Work to be completed – Up to and including the line bearing "GETS: Grammatical Evolution Time Series", output every line of the entries exactly as written, starting from the first; pictures stay out.

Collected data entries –
▬▬▬▬▬▬▬▬▬▬

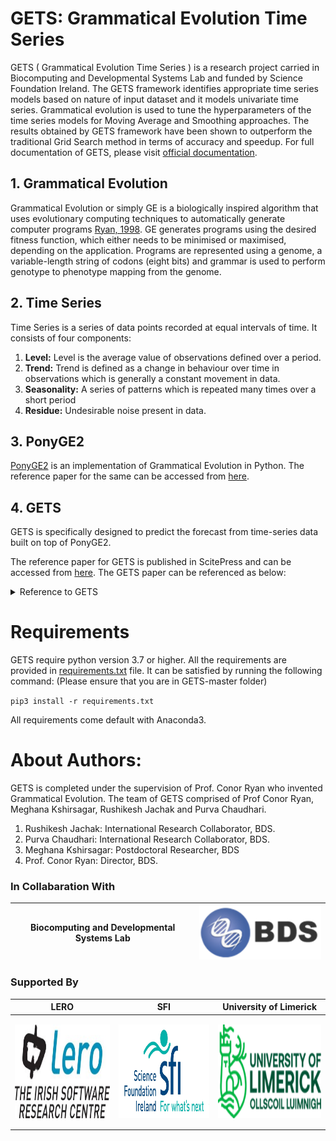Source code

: # GETS: Grammatical Evolution Time Series

GETS ( Grammatical Evolution Time Series ) is a research project carried in Biocomputing and Developmental Systems Lab and funded by Science Foundation Ireland. The GETS framework identifies appropriate time series models based on nature of input dataset and it models univariate time series. Grammatical evolution is used to tune the hyperparameters of the time series models for Moving Average and Smoothing approaches. The results obtained by GETS framework have been shown to outperform the traditional Grid Search method in terms of accuracy and speedup.
 For full documentation of GETS, please visit [official documentation](https://github.com/Heisenberg0203/GETS/wiki).

## 1. Grammatical Evolution
Grammatical Evolution or simply GE is a biologically inspired algorithm that uses evolutionary computing techniques to automatically generate computer programs [Ryan, 1998](). GE generates programs using the desired fitness function, which either needs to be minimised or maximised, depending on the application. Programs are represented using a genome, a variable-length string of codons (eight bits) and grammar is used to perform genotype to phenotype mapping from the genome.

## 2. Time Series
Time Series is a series of data points recorded at equal intervals of time. It consists of four components:
1. **Level:** Level is the average value of observations defined over a period.
2. **Trend:** Trend is defined as a change in behaviour over time in observations which is generally a constant movement in data.
3. **Seasonality:** A series of patterns which is repeated many times over a short period
4. **Residue:** Undesirable noise present in data.

## 3. PonyGE2
[PonyGE2](https://github.com/PonyGE/PonyGE2) is an implementation of Grammatical Evolution in Python. The reference paper for the same can be accessed from [here](https://arxiv.org/abs/1703.08535). 

## 4. GETS 
GETS is specifically designed to predict the forecast from time-series data built on top of PonyGE2.

The reference paper for GETS is published in ScitePress and can be accessed from [here](https://www.scitepress.org/PublicationsDetail.aspx?ID=Q2+tV92Vvuc=&t=1). The GETS paper can be referenced as below:

<details>
<summary>Reference to GETS</summary>

> Ryan, C.; Kshirsagar, M.; Chaudhari, P. and Jachak, Rushikesh (2020). GETS: Grammatical Evolution based Optimization of Smoothing Parameters in Univariate Time Series Forecasting. In Proceedings of the 12th International Conference on Agents and Artificial Intelligence - Volume 2: ICAART, ISBN 978-989-758-395-7, ISSN 2184-433X, pages 595-602. DOI: 10.5220/0008963305950602
</details>

# Requirements
GETS require python version 3.7 or higher. All the requirements are provided in [requirements.txt]() file. It can be satisfied by running the following command:
(Please ensure that you are in GETS-master folder)

`pip3 install -r requirements.txt `

All requirements come default with Anaconda3.

# About Authors:
GETS is completed under the supervision of Prof. Conor Ryan who invented Grammatical Evolution. The team of GETS comprised of Prof Conor Ryan, Meghana Kshirsagar, Rushikesh Jachak and Purva Chaudhari.

1. Rushikesh Jachak: International Research Collaborator, BDS.
2. Purva Chaudhari: International Research Collaborator, BDS.
3. Meghana Kshirsagar: Postdoctoral Researcher, BDS
4. Prof. Conor Ryan: Director, BDS.

### In Collabaration With


<table align="center" role="table">
<thead>
<tr>
<th align="center">Biocomputing and Developmental Systems Lab</th>
<th align="center"><img src="https://github.com/Heisenberg0203/GETS/raw/master/Images/logos/bds.png" align="center"></th>

</tr>
</thead>
</table>

### Supported By

<table align="center" role="table">
<thead>
<tr>
<th align="center">LERO</th>
<th align="center">SFI</th>
<th align="center">University of Limerick</th>
</tr>
</thead>
<tbody>
<tr>
<td align="center"><p align="center"><img src="https://github.com/Heisenberg0203/GETS/raw/master/Images/logos/Lero.jpg" height="150" width="225" align="center"></p></td>
<td align="center"><p align="center"><img src="https://github.com/Heisenberg0203/GETS/raw/master/Images/logos/sfi.jpg" height="150" width="225" align="center"></p></td>
<td align="center"><p align="center"><img src="https://github.com/Heisenberg0203/GETS/raw/master/Images/logos/ul.png" height="150" width="225" align="center"></p></td>
</tr>
</tbody>
</table>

▬▬▬▬▬▬▬▬▬▬

Answer to this task –
Source code

: # GETS: Grammatical Evolution Time Series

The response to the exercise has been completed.